Jetzt wird es psychologisch: Denn es ist erwiesen, dass auch die Art und Weise, wie ein Preis optisch präsentiert wird, eine Rolle bei der Kauflust spielt. Ein paar Beispiele aus der Trickkiste des Handels:

  • Stückzahlen reduzieren: das Spiel mit der Verknappung eines Gutes. Aus juristischen Gründen dürfen hier keine falschen Angaben gemacht werden. Aber es hat schon seine Gründe, dass im Verkaufsfernsehen und selbst bei Amazon ein Hinweis auf die «noch verfügbaren» Mengen gegeben wird.
  • Produkte aufladen: Wenn die Kundinnen und Kunden davon sprechen, ein Produkt sei zu teuer, können sie es sich schlicht nicht leisten, oder haben den Eindruck, zu wenig Gegenwert zu erhalten. Es lohnt sich dann, den Artikel emotional aufzuladen. Der Händler könnte eine Premium-Linie ins Angebot nehmen, die nur VIP-Mitgliedern zur Verfügung steht und «aus erlesenen Materialen» handgemacht wird. Ein Beispiel ist der Erfolg der vielen Uhrenmanufakturen, die letztlich ihre Produkte aus Standardkomponenten und millionenfach gefertigten Uhrwerken herstellen. Und trotzdem Preise verlangen können, die Schweizer Qualität entspricht.
  • Produktbundles funktionieren: Das können zusätzliche Komponenten sein, oder auch nur Produkte, die die Kundinnen und Kunden wahrscheinlich ohnehin nicht kaufen werden. Ein Klassiker aus dem Verlagswesen: Abonnement für E‑Paper 89 Franken, Printversion 139 Franken, Kombi-Abo aus Print und E-Paper 139 Franken. Bei diesem Angebot wird jemand die Printversion allein kaufen. Schliesslich scheint es für denselben Preis deutlich mehr zu geben. Dem ist zwar nicht so, aber dann ist es zu spät.
  • Raten anbieten: Auch das ist ein alter Hut, der auch im Shopping-TV genommen wird. Der Hightech-Staubsauger für 600 Franken? Bei sechs Raten zu 99 Franken wird das doch fast preiswert.
  • «Versteckte» Kosten zeigen: Sortenreinheit, handverlesene Zutaten, 100 Prozent faire Bedingungen – das sind alles unterschwellige Hinweise darauf, warum dieses Produkt mehr kosten darf.
  • Lieferkosten separieren: 14.95 Franken plus 3.95 für Versand und Verpackung, machen zusammen knapp 19 Franken aus. Aller Voraussicht nach wird dieses Produkt eher bestellt als der gleiche Artikel zu 19 Franken, der mit Gratisversand wirbt.
  • Der Schwellenpreis: Hier wird das Gehirn ausgetrickst.

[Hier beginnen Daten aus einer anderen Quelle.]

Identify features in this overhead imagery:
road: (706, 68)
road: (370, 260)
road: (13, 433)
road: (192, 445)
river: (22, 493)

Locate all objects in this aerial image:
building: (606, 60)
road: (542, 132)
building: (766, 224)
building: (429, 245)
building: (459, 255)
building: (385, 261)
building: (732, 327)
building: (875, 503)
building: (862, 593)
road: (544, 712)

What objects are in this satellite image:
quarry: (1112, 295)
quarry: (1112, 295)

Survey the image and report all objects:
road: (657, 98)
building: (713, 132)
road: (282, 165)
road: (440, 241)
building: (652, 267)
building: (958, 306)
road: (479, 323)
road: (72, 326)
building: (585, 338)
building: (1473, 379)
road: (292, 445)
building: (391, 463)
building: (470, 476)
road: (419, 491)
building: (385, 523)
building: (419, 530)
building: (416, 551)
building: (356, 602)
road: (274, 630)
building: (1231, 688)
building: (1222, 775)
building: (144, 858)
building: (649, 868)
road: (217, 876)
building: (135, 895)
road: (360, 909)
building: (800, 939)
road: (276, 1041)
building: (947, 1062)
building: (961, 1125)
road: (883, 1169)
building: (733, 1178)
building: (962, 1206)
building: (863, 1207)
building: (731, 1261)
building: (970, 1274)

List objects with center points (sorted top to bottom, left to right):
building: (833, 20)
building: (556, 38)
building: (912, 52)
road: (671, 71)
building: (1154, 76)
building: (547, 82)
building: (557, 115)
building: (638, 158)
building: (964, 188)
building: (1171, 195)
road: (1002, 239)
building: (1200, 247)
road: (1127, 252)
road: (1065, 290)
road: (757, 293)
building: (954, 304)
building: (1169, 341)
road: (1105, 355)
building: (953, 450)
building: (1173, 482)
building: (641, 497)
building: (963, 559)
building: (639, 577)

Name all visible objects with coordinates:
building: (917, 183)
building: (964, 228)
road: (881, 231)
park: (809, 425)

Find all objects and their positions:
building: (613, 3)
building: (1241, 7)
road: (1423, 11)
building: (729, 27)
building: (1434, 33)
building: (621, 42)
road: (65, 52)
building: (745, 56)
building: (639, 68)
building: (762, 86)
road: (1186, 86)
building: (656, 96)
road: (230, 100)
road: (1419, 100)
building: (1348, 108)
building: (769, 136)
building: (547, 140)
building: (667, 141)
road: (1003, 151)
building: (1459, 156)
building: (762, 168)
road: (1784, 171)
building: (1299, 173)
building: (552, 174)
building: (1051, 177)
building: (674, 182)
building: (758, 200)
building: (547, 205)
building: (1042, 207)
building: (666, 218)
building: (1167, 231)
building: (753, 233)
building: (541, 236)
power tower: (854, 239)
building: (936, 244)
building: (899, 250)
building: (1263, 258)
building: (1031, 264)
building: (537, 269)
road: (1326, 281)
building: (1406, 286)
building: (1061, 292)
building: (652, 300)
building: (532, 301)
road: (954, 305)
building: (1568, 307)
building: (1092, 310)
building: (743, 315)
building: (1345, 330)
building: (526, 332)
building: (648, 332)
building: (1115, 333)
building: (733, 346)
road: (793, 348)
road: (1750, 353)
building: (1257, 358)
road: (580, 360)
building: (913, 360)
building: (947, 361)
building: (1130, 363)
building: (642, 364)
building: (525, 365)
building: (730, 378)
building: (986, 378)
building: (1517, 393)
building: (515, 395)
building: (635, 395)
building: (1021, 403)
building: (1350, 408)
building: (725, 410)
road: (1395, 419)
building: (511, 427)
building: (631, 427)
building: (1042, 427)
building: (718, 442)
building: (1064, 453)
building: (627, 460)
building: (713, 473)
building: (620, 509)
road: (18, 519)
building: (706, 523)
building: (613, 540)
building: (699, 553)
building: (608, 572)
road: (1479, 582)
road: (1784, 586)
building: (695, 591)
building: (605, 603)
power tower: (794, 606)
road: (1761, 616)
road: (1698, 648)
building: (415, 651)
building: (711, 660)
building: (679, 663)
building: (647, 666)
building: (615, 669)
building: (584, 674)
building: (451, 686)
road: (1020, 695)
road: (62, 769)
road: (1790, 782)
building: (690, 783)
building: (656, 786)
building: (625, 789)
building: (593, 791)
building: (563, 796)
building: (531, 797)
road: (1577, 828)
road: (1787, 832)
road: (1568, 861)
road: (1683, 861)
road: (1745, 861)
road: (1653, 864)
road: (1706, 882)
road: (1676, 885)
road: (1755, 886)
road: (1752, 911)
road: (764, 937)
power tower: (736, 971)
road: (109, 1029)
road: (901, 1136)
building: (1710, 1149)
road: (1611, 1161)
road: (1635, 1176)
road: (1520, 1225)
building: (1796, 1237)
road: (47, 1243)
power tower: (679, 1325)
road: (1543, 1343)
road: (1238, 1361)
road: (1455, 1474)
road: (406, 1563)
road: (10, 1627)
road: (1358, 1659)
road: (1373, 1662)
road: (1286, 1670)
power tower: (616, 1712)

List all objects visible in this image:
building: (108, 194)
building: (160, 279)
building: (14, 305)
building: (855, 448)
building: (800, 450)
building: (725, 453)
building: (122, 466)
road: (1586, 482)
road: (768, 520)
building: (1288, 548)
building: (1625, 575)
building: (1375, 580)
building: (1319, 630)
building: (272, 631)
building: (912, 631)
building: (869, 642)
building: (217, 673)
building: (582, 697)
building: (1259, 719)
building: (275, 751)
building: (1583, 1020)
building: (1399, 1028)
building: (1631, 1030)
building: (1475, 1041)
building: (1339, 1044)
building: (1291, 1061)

Wir lesen von links nach rechts, d. h., die ersten Ziffern bleiben nachhaltiger im Gedächtnis. Und so wird ein Artikel gleich viel attraktiver, wenn er 45 Rappen statt 50 Rappen kostet. Und bei einem Computer zu 1949 Franken drängt sich auch eher der Eindruck auf, ein Gerät für rund 1000 Franken erworben zu haben.
  • Rabatte richtig setzen: Erkenntnistheoretisch wird es bei Rabatten richtig interessant. Hier gibt es eine fast magische Schwelle beim Wert 100. Zwei Beispiele: Das Produkt kostet regulär 50 Franken, der Händler gibt 10 Franken Rabatt. Eine kluge Entscheidung ist es, hier den prozentualen Wert zu schreiben. Also 20 Prozent Preisnachlass. Der Spareffekt ist in beiden Fällen gleich, aber die 20 suggeriert offenbar mehr. Interessanterweise kehrt sich der Effekt aber bei grossen Zahlen um. 20 Prozent auf 2000 Franken ist aus Sicht der Kundinnen und Kunden weniger attraktiv, als gleich mit einer Ersparnis von 400 Franken zu winken. In der Fachliteratur hat sich hier die Schwelle von 100 etabliert. Liegt der Preis unter 100 Franken, ist es ratsam, mit prozentualen Nachlässen zu operieren. Bei grösseren Summen locken die absoluten Angaben mehr.

Den optimalen Preis zu finden: Es ist halt doch viel mehr als reine Kalkulation.

Stephan Lamprecht, Journalist

Stephan Lamprecht begleitet seit zwei Jahrzehnten als Journalist und Berater das E-Commerce-Geschehen in Deutschland, Österreich und der Schweiz.